Grilled Fish Tacos with Red Cabbage Slaw, Tomato, Avocado and Pineapple Salsa



4 (8-ounce) tilapia fillets
2 tablespoons canola oil
Salt and freshly ground black pepper
Citrus vinaigrette, recipe follows
8 (6-inch) corn tortillas
Red Cabbage Slaw, recipe follows
Tomato, avocado and pineapple salsa, recipe follows
Spicy crema, recipe follows

Preheat grill.

Citrus vinaigrette:
1/2 cup orange juice
1/4 cup lime juice
1/2 cup fresh cilantro leaves
¼ cup fresh mint leaves
1 large peeled shallot
1 teaspoon kosher salt
1/4 teaspoon freshly ground black pepper
1/4 cup canola oil

Combine all ingredients in a blender and blend for 1 minute.

Red cabbage slaw:
1/4 cup rice vinegar
1 lime, juiced
1 tablespoon sugar
2 tablespoons canola oil
1/4 head red cabbage, finely shredded
Salt and pepper

Combine all ingredients in a bowl. Season with salt and pepper, to taste.

Tomato, avocado and pineapple salsa:
4 plum tomatoes, chopped
2 ripe Hass avocados, peeled, pitted and diced
½ cup of fresh pineapple, diced
1/2 small red onion, finely chopped
1 serrano chile, finely diced
1 to 2 limes, juiced
2 tablespoons canola oil
3 tablespoons chopped cilantro leaves
Salt and freshly ground black pepper

Gently combine all ingredients in a bowl. Season with salt and pepper, to taste.

Spicy crema:
1 cup of Sour Cream
1 lime, juiced
1 teaspoon of Cayenne
Kosher salt to taste

To assemble tacos:

Brush fillets with oil and season with kosher salt and and fresh ground pepper.

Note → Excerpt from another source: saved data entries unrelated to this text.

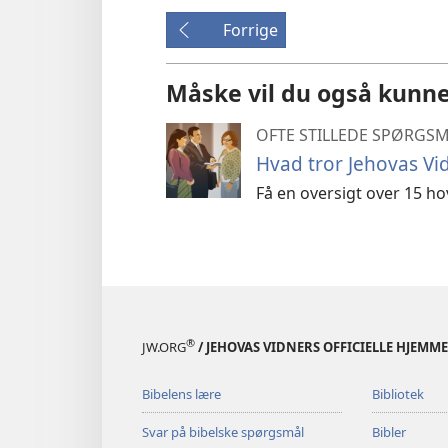
Forrige
Måske vil du også kunne
OFTE STILLEDE SPØRGS
Hvad tror Jehovas Vi
Få en oversigt over 15 ho
®
JW.ORG
/ JEHOVAS VIDNERS OFFICIELLE HJEMM
Bibelens lære
Bibliotek
Svar på bibelske spørgsmål
Bibler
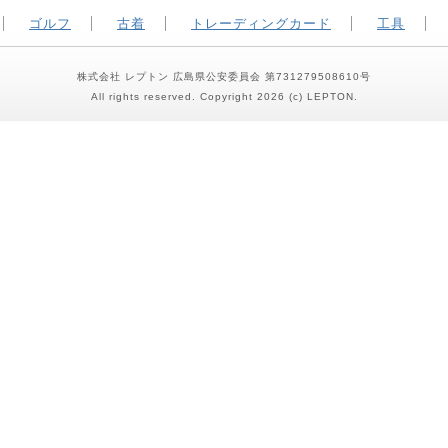
ゴルフ
古着
トレーディングカード
工具
株式会社 レプトン 広島県公安委員会 第731279508610号
All rights reserved. Copyright 2026 (c) LEPTON.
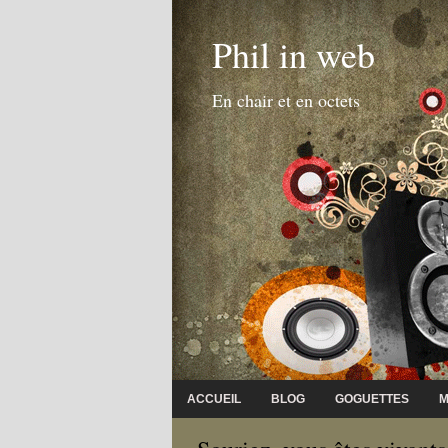
Phil in web
En chair et en octets
ACCUEIL
BLOG
GOGUETTES
M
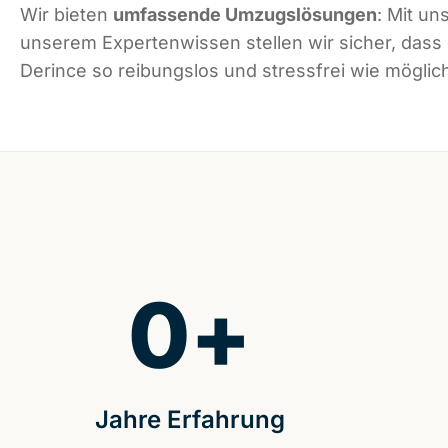
Wir bieten
umfassende Umzugslösungen
: Mit un
unserem Expertenwissen stellen wir sicher, dass
Derince so reibungslos und stressfrei wie möglich
0
+
Jahre Erfahrung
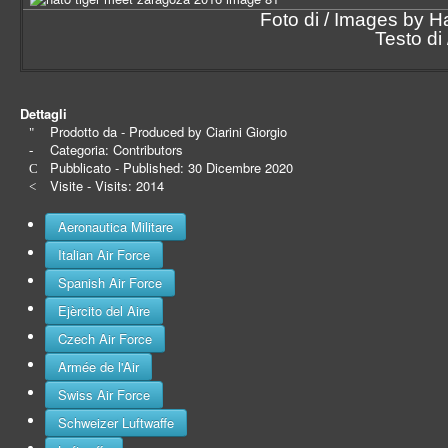
Foto di / Images by 
Testo di
Dettagli
Prodotto da - Produced by
Ciarini Giorgio
Categoria:
Contributors
Pubblicato - Published: 30 Dicembre 2020
Visite - Visits: 2014
Aeronautica Militare
Italian Air Force
Spanish Air Force
Ejèrcito del Aire
Czech Air Force
Armée de l'Air
Swiss Air Force
Schweizer Luftwaffe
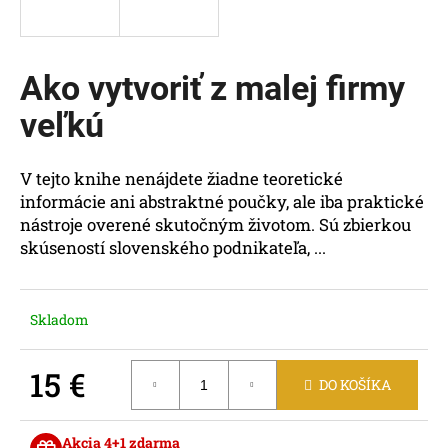
á
j
s
Ako vytvoriť z malej firmy
ť
veľkú
?
V tejto knihe nenájdete žiadne teoretické
informácie ani abstraktné poučky, ale iba praktické
nástroje overené skutočným životom. Sú zbierkou
HĽADAŤ
skúseností slovenského podnikateľa, ...
O
Skladom
d
p
15 €
o
DO KOŠÍKA
r
Jednotková
ú
cena:
Akcia 4+1 zdarma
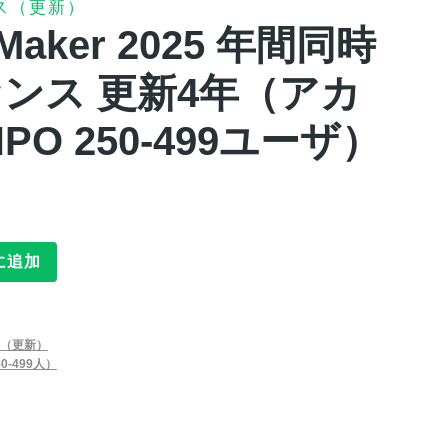
ス（更新）
leMaker 2025 年間同時
ンス 更新4年（アカ
PO 250-499ユーザ）
に追加
（更新）
0-499人）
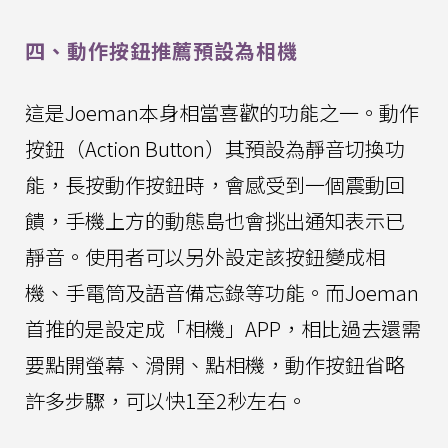
四、動作按鈕推薦預設為相機
這是Joeman本身相當喜歡的功能之一。動作
按鈕（Action Button）其預設為靜音切換功
能，長按動作按鈕時，會感受到一個震動回
饋，手機上方的動態島也會挑出通知表示已
靜音。使用者可以另外設定該按鈕變成相
機、手電筒及語音備忘錄等功能。而Joeman
首推的是設定成「相機」APP，相比過去還需
要點開螢幕、滑開、點相機，動作按鈕省略
許多步驟，可以快1至2秒左右。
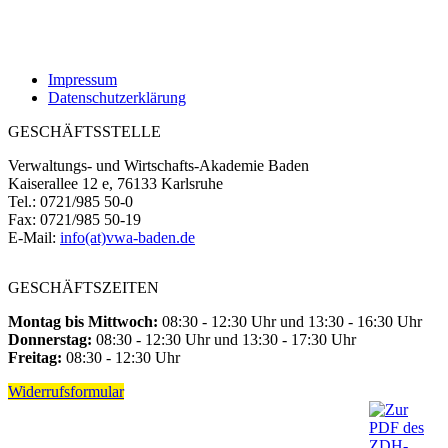
Impressum
Datenschutzerklärung
GESCHÄFTSSTELLE
Verwaltungs- und Wirtschafts-Akademie Baden
Kaiserallee 12 e, 76133 Karlsruhe
Tel.: 0721/985 50-0
Fax: 0721/985 50-19
E-Mail:
info(at)vwa-baden.de
GESCHÄFTSZEITEN
Montag bis Mittwoch:
08:30 - 12:30 Uhr und 13:30 - 16:30 Uhr
Donnerstag:
08:30 - 12:30 Uhr und 13:30 - 17:30 Uhr
Freitag:
08:30 - 12:30 Uhr
Widerrufsformular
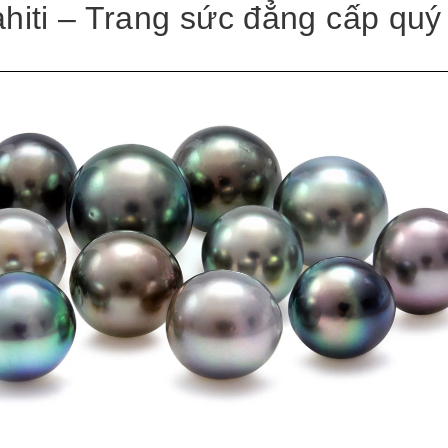
ahiti – Trang sức đẳng cấp quý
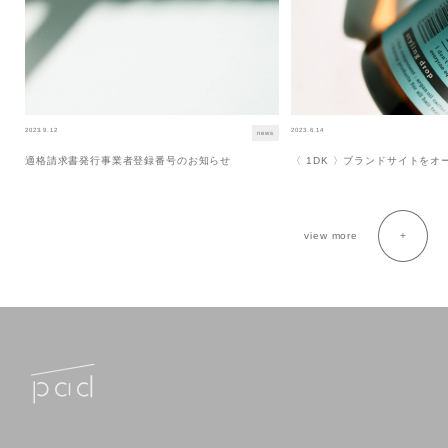
2023.9.12
2023.6.14
news
適格請求書発行事業者登録番号のお知らせ
〈 1DK 〉ブランドサイトを
view more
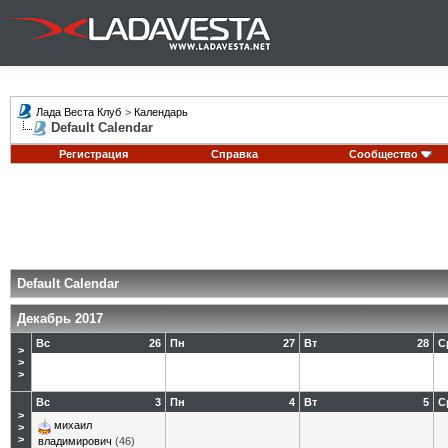
Лада Веста Клуб
>
Календарь
Default Calendar
Регистрация
Справка
Сообщество
Default Calendar
Декабрь 2017
Вс
26
Пн
27
Вт
28
С
>
>
>
Вс
3
Пн
4
Вт
5
С
>
михаил
>
>
владимирович
(46)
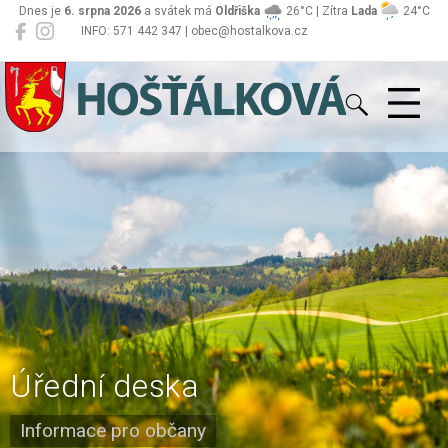
Dnes je
6. srpna 2026
a svátek má
Oldřiška
26°C | Zítra
Lada
24°C
INFO: 571 442 347 | obec@hostalkova.cz
Hošťálková
Úřední deska
Informace pro občany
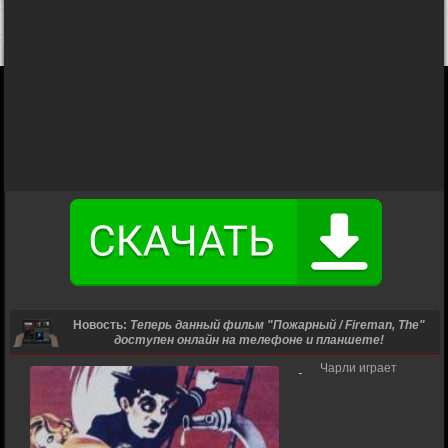
Новость:
Теперь данный фильм "Пожарный / Fireman, The"
доступен онлайн на телефоне и планшете!
Чарли играет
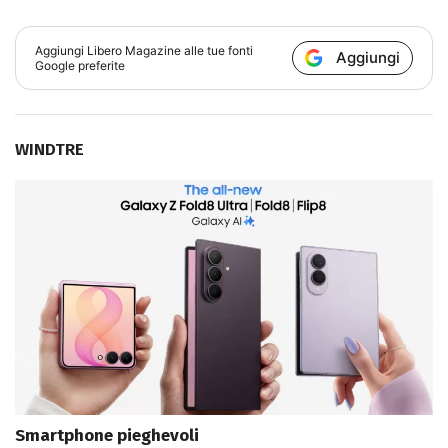
Aggiungi
Libero Magazine
alle tue fonti
Aggiungi
Google preferite
WINDTRE
Smartphone pieghevoli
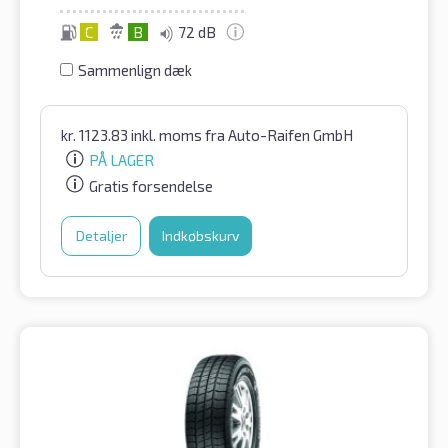
C
B
72 dB
Sammenlign dæk
kr.
1123.83
inkl. moms
fra Auto-Raifen GmbH
PÅ LAGER
Gratis forsendelse
Detaljer
Indkøbskurv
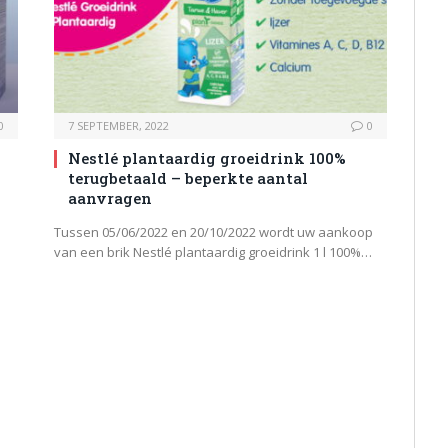
0
7 SEPTEMBER, 2022
0
Nestlé plantaardig groeidrink 100%
terugbetaald – beperkte aantal
aanvragen
Tussen 05/06/2022 en 20/10/2022 wordt uw aankoop
van een brik Nestlé plantaardig groeidrink 1 l 100%…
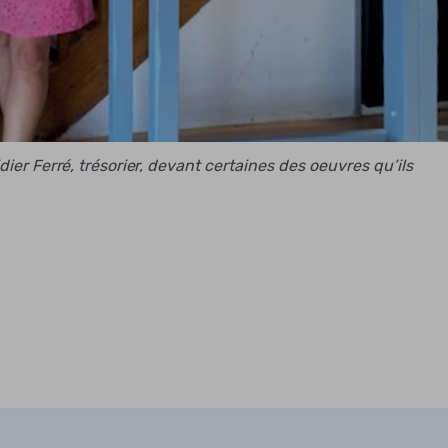
ier Ferré, trésorier, devant certaines des oeuvres qu’ils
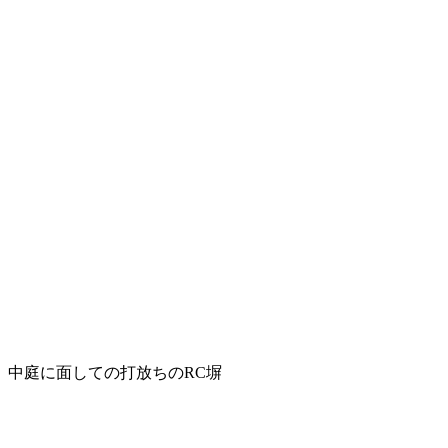
中庭に面しての打放ちのRC塀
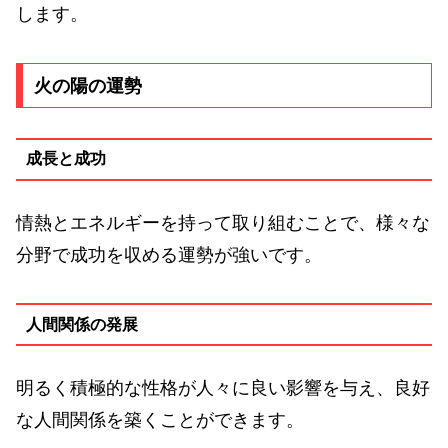
します。
火の陽の運勢
成長と成功
情熱とエネルギーを持って取り組むことで、様々な
分野で成功を収める運勢が強いです。
人間関係の発展
明るく積極的な性格が人々に良い影響を与え、良好
な人間関係を築くことができます。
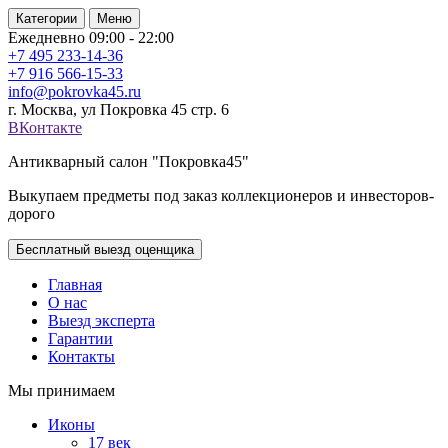
Категории
Меню
Ежедневно 09:00 - 22:00
+7 495
233-14-36
+7 916
566-15-33
info@pokrovka45.ru
г. Москва, ул Покровка 45 стр. 6
ВКонтакте
Антикварный салон "Покровка45"
Выкупаем предметы под заказ коллекционеров и инвесторов-
дорого
Бесплатный выезд оценщика
Главная
О нас
Выезд эксперта
Гарантии
Контакты
Мы принимаем
Иконы
17 век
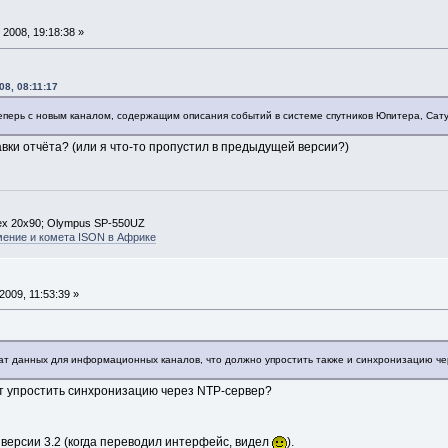
2008, 19:18:38 »
08, 08:11:17
 теперь с новым каналом, содержащим описания событий в системе спутников Юпитера, Сат
авки отчёта? (или я что-то пропустил в предыдущей версии?)
ex 20х90; Olympus SP-550UZ
мение и комета ISON в Африке
009, 11:53:39 »
ат данных для информационных каналов, что должно упростить также и синхронизацию че
т упростить синхронизацию через NTP-сервер?
 версии 3.2 (когда переводил интерфейс, видел
).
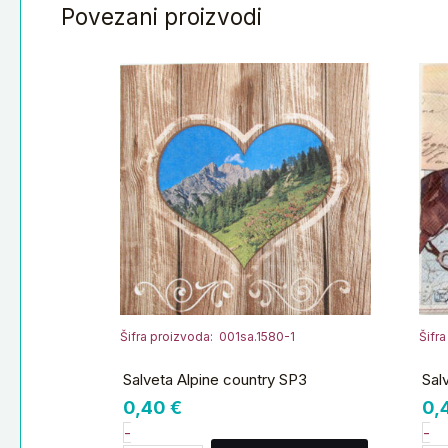
Povezani proizvodi
Salveta
Sa
Alpine
Ti
country
mil
SP3
R
količina
ko
Šifra proizvoda: 001sa.1580-1
Šifr
Salveta Alpine country SP3
Sal
0,40
€
0,
-
-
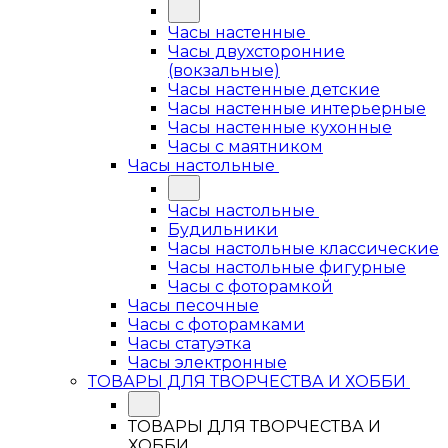
Часы настенные
Часы двухсторонние
(вокзальные)
Часы настенные детские
Часы настенные интерьерные
Часы настенные кухонные
Часы с маятником
Часы настольные
Часы настольные
Будильники
Часы настольные классические
Часы настольные фигурные
Часы с фоторамкой
Часы песочные
Часы с фоторамками
Часы статуэтка
Часы электронные
ТОВАРЫ ДЛЯ ТВОРЧЕСТВА И ХОББИ
ТОВАРЫ ДЛЯ ТВОРЧЕСТВА И
ХОББИ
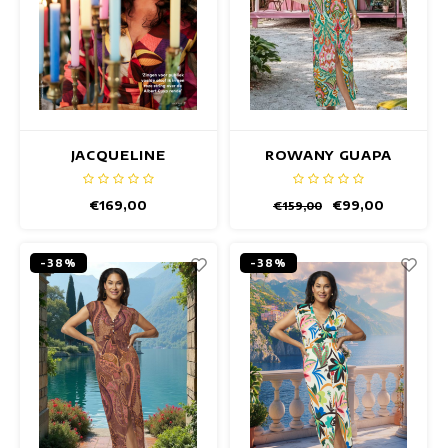
JACQUELINE
ROWANY GUAPA
CAMPELLO JURK
JURK
€169,00
€99,00
€159,00
-38%
-38%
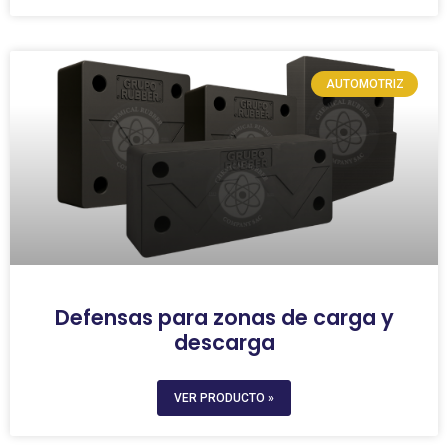
AUTOMOTRIZ
Defensas para zonas de carga y
descarga
VER PRODUCTO »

Grill for 3 to 4 minutes per side.

Remove from grill and drizzle with some of the citrus vinaigrette. Let rest 5 minutes and then flake with a fork.

Fill each tortilla with some of the fish, top with the red cabbage slaw, tomato, avocado and pineapple salsa, and drizzle with spicy crema.

Serve with your favorite rice recipe and hit the beach!


Bango Margaritas



3 3.5 ounce cups defrosted “Bangos” Tastybaby Frozen Organic Baby Food (1 box)


(follow defrosting instructions on individual cups)


1/2 cup water


1/4 cup natural sugar


3 cups ice


4 ounces tequila (optional)*


2 ounces triple sec (optional) *


Juice of 2 limes


Lime wedges for garnish


Mint Salt (recipe follows)

*If making virgin drinks (no alcohol), add ¾ cup of citrus juice

Put Bangos, water, sugar, ice, and lime juice in a blender. Add tequila and triple sec if desired.lend until smooth. Taste and add sugar or lime juice, depending on your personal preference. Rub the rim of a margarita glass with a lime wedge and dip into Mint Salt to coat rim. Fill glass and enjoy!

Tasty Tip for the kids: Replace tequila and triple Sec with ½ cup of fresh-squeezed orange juice and ¼ cup of pineapple juice

Mint Salt:
1 cup fresh mint leaves
1 cup gray salt or coarse sea salt

Clean and dry mint and chop roughly. With a mortar and pestle, crush equal parts fresh mint and salt.